By Shasta Kearns Moore

In their quest for the best education possible for their children, parents may find ratings services to be a good way to quickly judge a school.

But those simple numbers may hide a more complex truth. 

Take, for example, Scott Elementary School on Northeast Prescott Street in the Cully neighborhood. Is it a “good” school?

It depends on what information you rely on, and what experiences you value. 

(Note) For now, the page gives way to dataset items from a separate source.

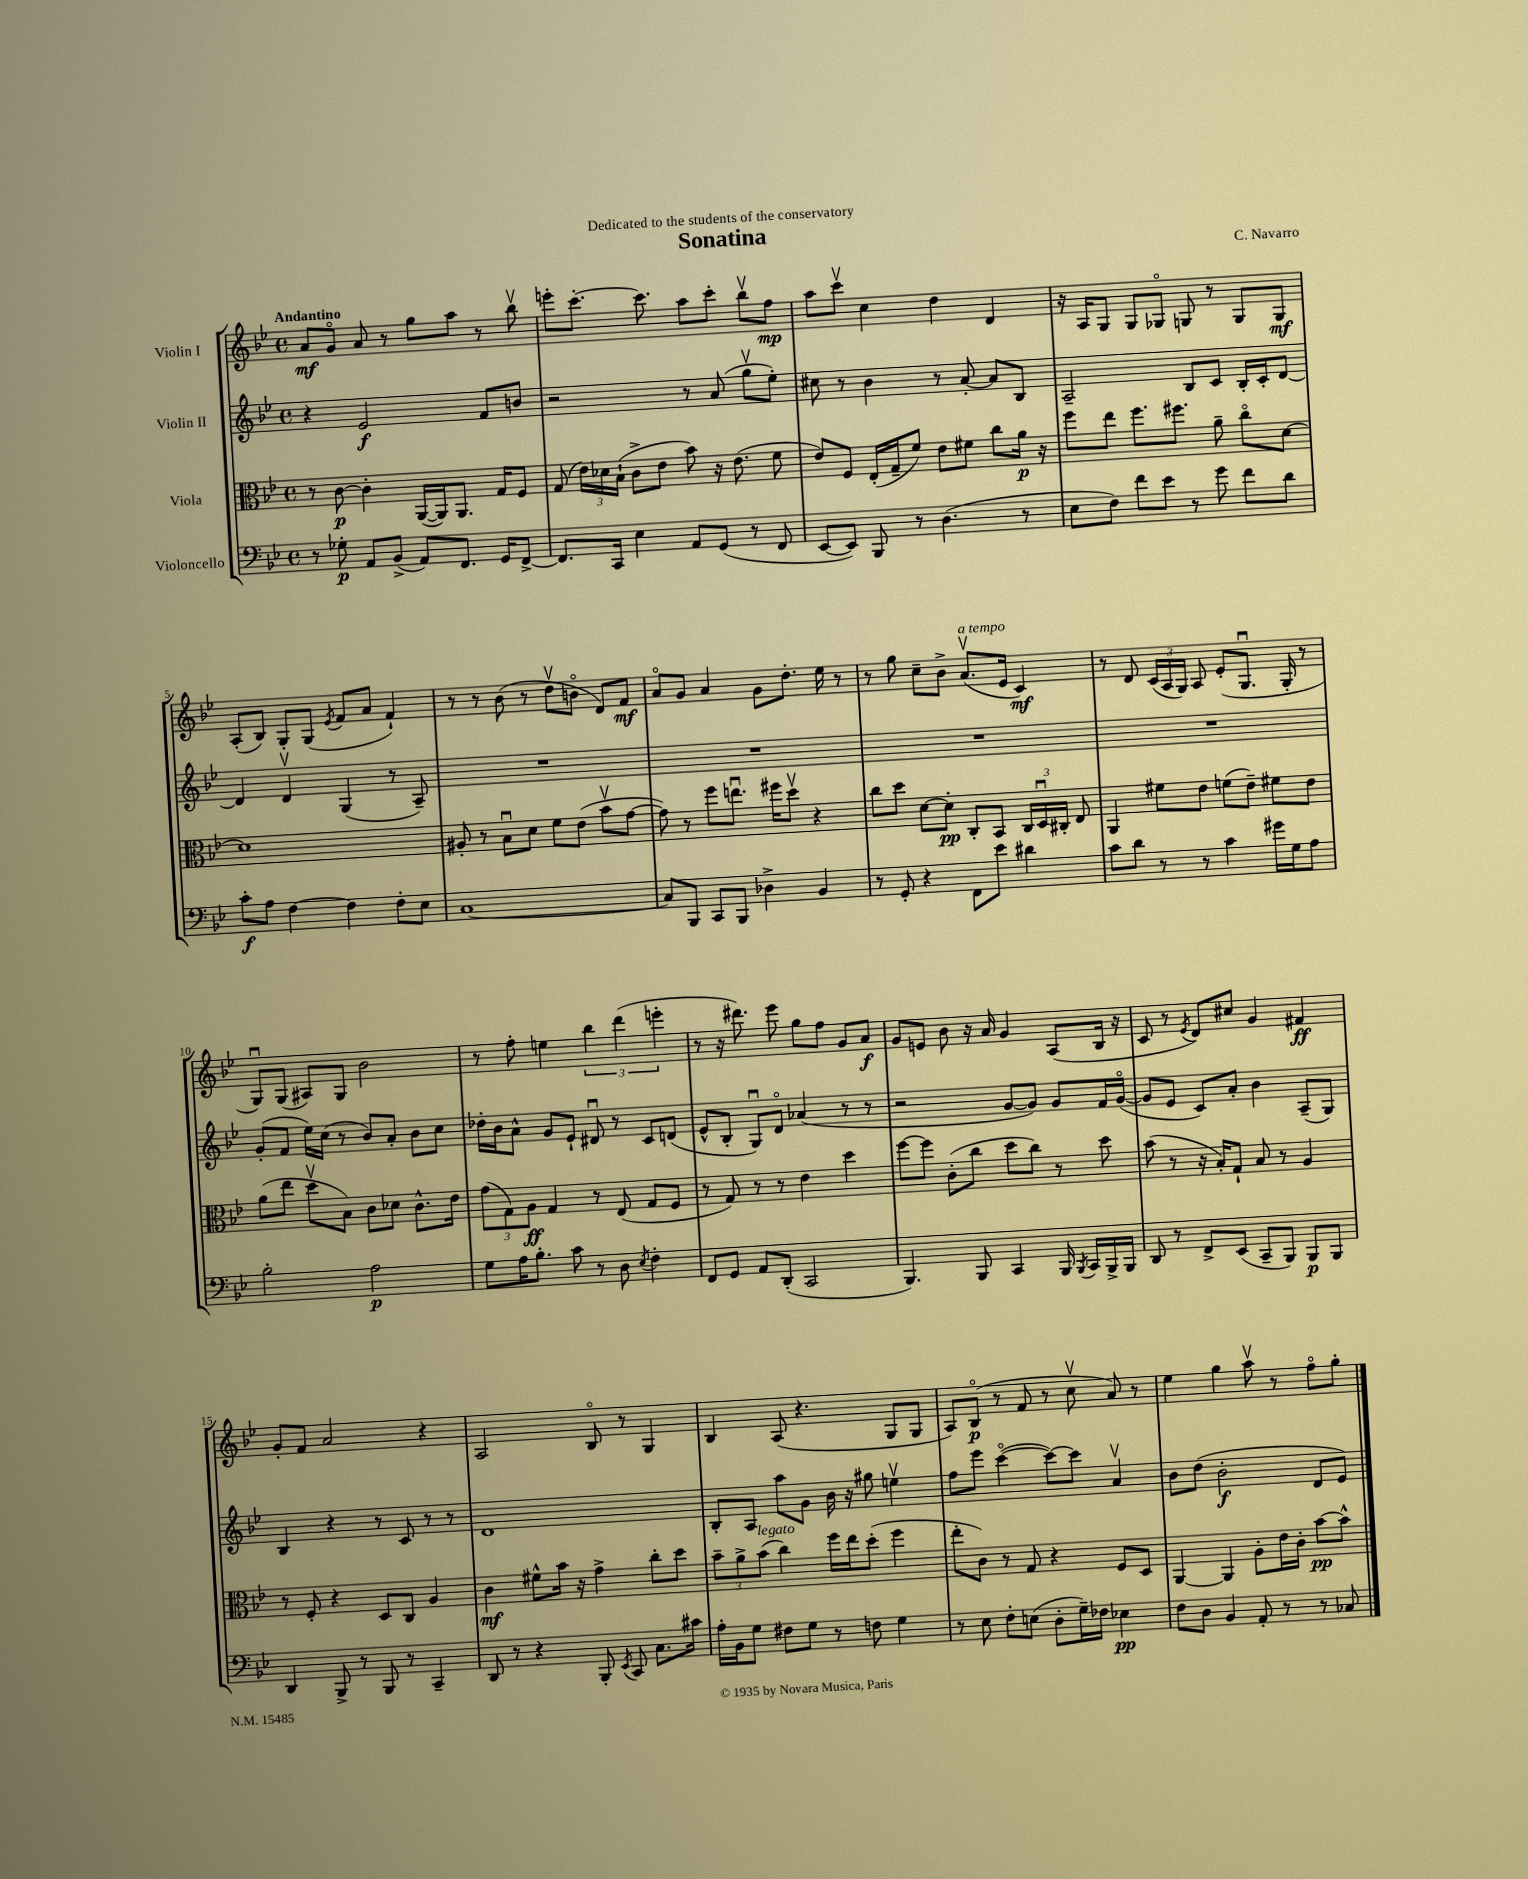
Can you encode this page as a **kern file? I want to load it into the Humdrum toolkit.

**kern	**kern	**kern	**kern
*staff4	*staff3	*staff2	*staff1
*clefF4	*clefC3	*clefG2	*clefG2
*k[b-e-]	*k[b-e-]	*k[b-e-]	*k[b-e-]
*M4/4	*M4/4	*M4/4	*M4/4
*met(c)	*met(c)	*met(c)	*met(c)
8r	8r	4r	8a
8G-'	[8c	.	8go
8AA	4c']	2e-	8a
(8BB-^	.	.	8r
8AA)	([16AA	.	8gg
.	16AA])	.	.
8.FF	8.AA	.	8aa
.	.	8f	8r
16GG	16G	.	.
[8FF^	8F	8b	8bb-v
=	=	=	=
8.FF]	(8G	2r	8eee'
.	24e-)	.	[8.ccc'
.	24d-	.	.
16CC	.	.	.
.	(24B-`	.	.
4E-	8c^	.	.
.	.	.	8.ccc]
.	8e-	.	.
8AA	8b-)	8r	8aa
(8GG	16r	(8a	8ccc'
.	(8.e-	.	.
8r	.	8ggv	8bb-v
8FF	8f	8ee-')	8ff
=	=	=	=
[8EE-	8e-)	8cc#	8aa
8EE-])	8F	8r	8cccv
8BBB-	(16E-'	4b-	4cc
.	16G~	.	.
8r	8f)	.	.
(4.D	8e-	8r	4dd
.	8f#	[8a'	.
.	8cc	8a]	4d
8r	16a	8B-	.
.	16r	.	.
=	=	=	=
8E-	8ff	2A~	16r
.	.	.	16A
8F)	8ee-	.	8G
8f	8.ff	.	8G
8e-	.	.	8G-o
.	8.ff#	.	.
8r	.	8B-	8G
8g	8a~	8c	8r
8f	8cco	16B-'	8G
.	.	16c'	.
8d	[8d	[8d	8G
=	=	=	=
8c'	1d]	4d]	(8A'
8A	.	.	8B-)
[4F	.	4dv	8G'
.	.	.	(8G
.	.	.	8qe-
4F]	.	(4G	8f
.	.	.	8a
8F'	.	8r	4f`)
8E-	.	8A~)	.
=	=	=	=
[1C	8A#'	1r	8r
.	8r	.	8r
.	8B-u	.	(8b-
.	8d	.	8r
.	8f	.	8ddv
.	(8e-	.	8bo
.	8b-v	.	8d)
.	[8g	.	8f
=	=	=	=
8C]	8g])	1r	8ao
8BBB-	8r	.	8g
8CC	8ff	.	4a
8BBB-	8.eeu	.	.
4D-^	.	.	8g
.	16ff#	.	.
.	8ddv	.	8.dd'
4BB-	4r	.	.
.	.	.	16ee-
.	.	.	8r
=	=	=	=
8r	8cc	1r	8r
8GG'	8dd	.	8gg
4r	[8d	.	8cc~
.	8d']	.	8b-^
8FF	8C'	.	(8.av
8e-	8BB-	.	.
.	.	.	16e-
4d#	24C	.	4c)
.	24Du	.	.
.	24C#'	.	.
.	8E-	.	.
=	=	=	=
8c	4AA	1r	8r
8d	.	.	8d
8r	8f#	.	(24c
.	.	.	24A
.	.	.	24G)
8r	8e-	.	8A
4c	(8f	.	(8e-'
.	8e-~)	.	8.Gu
16g#	8f#	.	.
16G	.	.	16G'
8A	8e-	.	8r
=	=	=	=
2B-'	(8a	(8g'	8Gu)
.	8ee-	8f	(8G
.	8ddv	16ee-)	8A#)
.	.	(16cc	.
.	8B-)	8r	8G
2A	8c	8b-)	2b-
.	8d-	8a'	.
.	8.c^^	8b-	.
.	.	8cc	.
.	16e-	.	.
=	=	=	=
8G	(12g	16dd-'	8r
.	.	16b-	.
.	12G)	.	.
16A	.	8a^^	8ff'
.	12A	.	.
8.B-'	.	.	.
.	4G	8g	4ee
8c	.	8e-`	.
8r	8r	8d#u	6bb-
8D	(8E-	8r	.
.	.	.	(6ddd
8qE-	.	.	.
4F'	8G	8c	.
.	.	.	6eee'
.	8F	(8d	.
=	=	=	=
8FF	8r	8e-^^	8r
8GG	8G)	8B-'	16r
.	.	.	8.ddd#)
8AA	8r	8Gu)	.
(8DD'	8r	8do	8eee-
2CC	4e-	(4a-	8gg
.	.	.	8ff
.	4dd	8r	8g
.	.	8r	8a
=	=	=	=
4.BBB-)	[8ff	2r	8g
.	8ff]	.	8e
.	(8c'	.	8b-
8BBB-	8cc	.	16r
.	.	.	16a
4CC	8dd	[8g	4g
.	8cc)	8g])	.
16BBB-	8r	8g	(8A
8qBBB-	.	.	.
16CC	.	.	.
16BBB-^	8dd	16f	16B-
16BBB-	.	([16go	16r
=	=	=	=
8DD	(8b-	8g]	8c
8r	8r	8e-	8r
.	.	.	8qe-
8FF^	16r	8c)	8d)
.	16B-')	.	.
(8EE-	8G`	8a'	8cc#
8CC~	8B-	4b-	4g
8BBB-)	8r	.	.
8BBB-	4A	(8A~	4f#
8BBB-	.	8G)	.
=	=	=	=
4DD	8r	4B-	8g'
.	8F'	.	8f
8BBB-^	4r	4r	2a
8r	.	.	.
8BBB-	8D	8r	.
8r	8C	8c	.
4CC~	4A	8r	4r
.	.	8r	.
=	=	=	=
8DD	4c	1d	2A
8r	.	.	.
4r	8f#^^	.	.
.	16b-	.	.
.	16r	.	.
8BBB-'	4g^	.	8B-o
8qEE-	.	.	.
8CC	.	.	8r
8.C	8cc'	.	4G
.	8dd	.	.
16c#	.	.	.
=	=	=	=
16A'	12b-~	8B-'	4B-
16BB-	.	.	.
.	12a^	.	.
8G	.	8A	.
.	(12b-	.	.
8F#	4cc)	8aa	(8A
8G	.	8g	4.r
8r	16ff	16b-	.
.	16ee-	16r	.
8F	(8dd'	8gg#	.
4G	4ff	4eev	8G
.	.	.	8G
=	=	=	=
8r	8ee-'	8ff	8A)
8E-	8c)	8eee-	(8B-o
8F'	8r	([4ccco	8r
(8E	8G	.	8f
8D'	4r	8ccc_)	8r
16G~)	.	8ccc]	8ccv
16F-	.	.	.
4E-	8F	4av	8a)
.	8D	.	8r
=	=	=	=
8F	[4AA	8b-	4ee-
8D	.	(8dd	.
4BB-	4AA]	2b-'	4gg
8AA'	8A'	.	8aav
8r	16e-	.	8r
.	16c'	.	.
8r	[8b-	8d	8ffo
8C-	8b-^^]	8e-)	8gg'
==	==	==	==
*-	*-	*-	*-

According to GreatSchools.org — the popular ranking site used by real estate professionals and Googlers across the nation — Scott Elementary is not a good school, earning just 1 out of 10 possible points.

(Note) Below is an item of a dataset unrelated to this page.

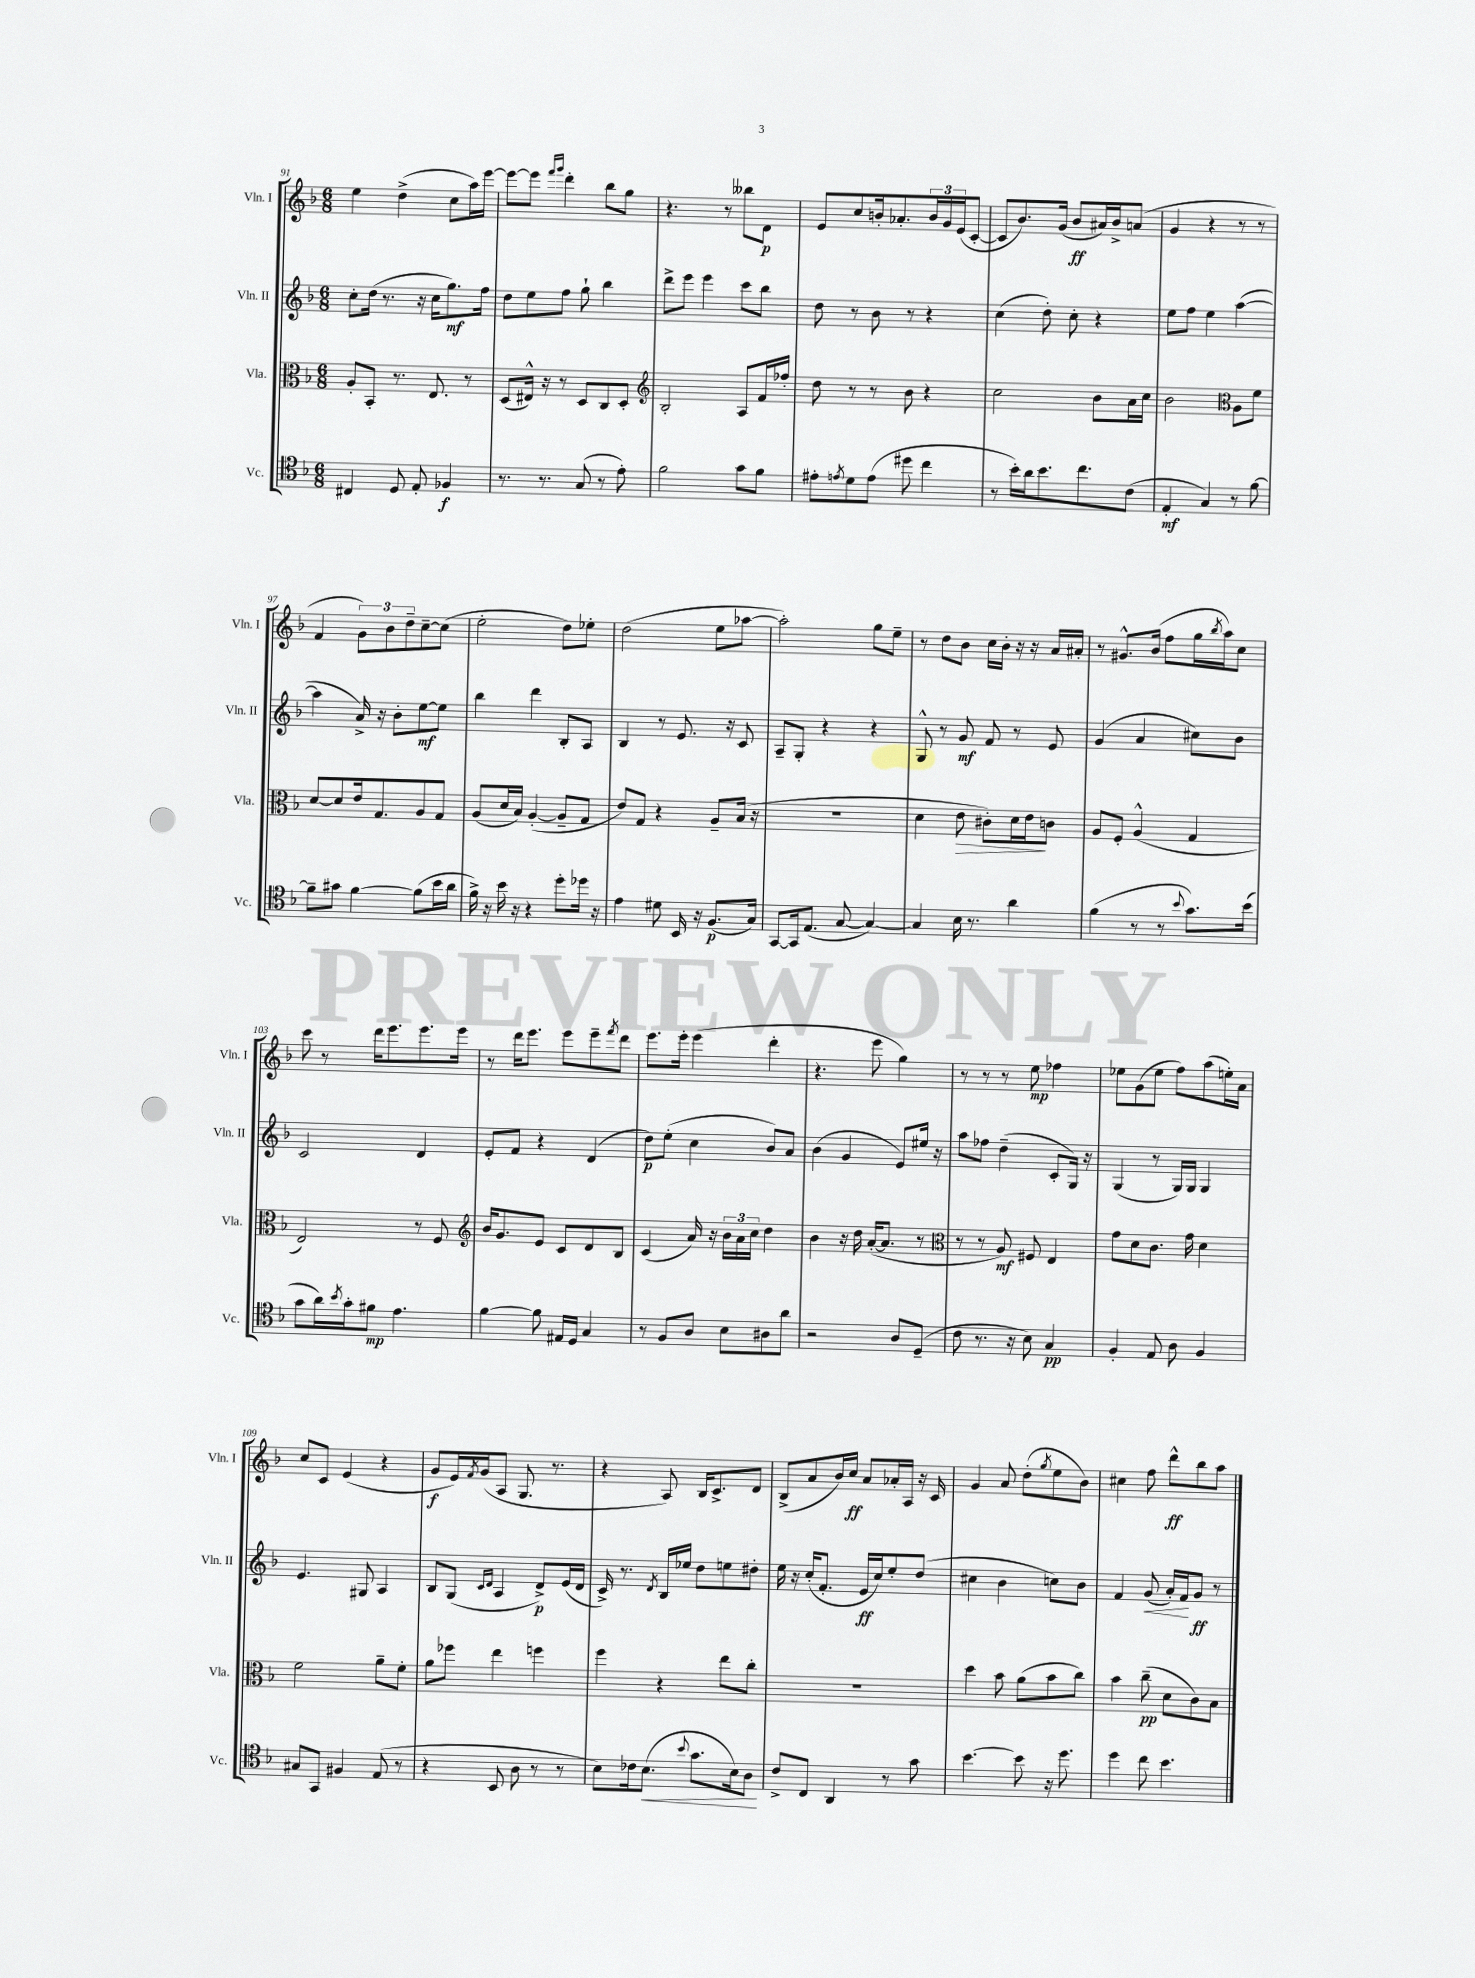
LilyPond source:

A 2019 research paper found that the increasingly widespread use of GreatSchools rankings could be accelerating racial segregation at schools. After the website attached ratings to schools, the racial and wealth gaps between higher- and lower-rated schools widened.

But, Scott principal Megan McCarter says, relying only on GreatSchools.org data to make that call would be a mistake. 

“I’m a very data-minded individual. I think tests and data are super important,” says the former math teacher. “I also think they’re not the whole story.”

Scott’s faculty loves the school so much that they stick around for years, McCarter says, and the Parent Teacher Association has won awards for its inclusive membership and outstanding programming.

GreatSchools.org relies heavily on statewide standardized test data for its rankings. The tests are offered in English and have been criticized for cultural bias.

While Scott’s Smarter Balanced Assessment Consortium (SBAC) scores are low, McCarter says their quarterly tests — which can be offered in Spanish — show the school is in the middle of the pack nationwide for student growth. Nearly a third of students at the dual-language school do not speak English as their first language.

“In such a white city, we have a really diverse school,” McCarter adds, noting a special focus on racial equity and a social-justice curriculum. Learning how to work and play with people from a wide range of backgrounds, she says, is an “invaluable experience, especially when you are growing up in a city that is so white.”

A 2019 research paper found that the increasingly widespread use of GreatSchools rankings could be accelerating racial segregation at schools. After the website attached ratings to schools, the racial and wealth gaps between higher- and lower-rated schools widened.

McCarter points out that many of the written reviews on Scott’s GreatSchools.org page are glowing. She says that just goes to show that parents hunting for the right school should look beyond the number. “I would say do your research,” she says. “Talk to the principal. Go to the school.”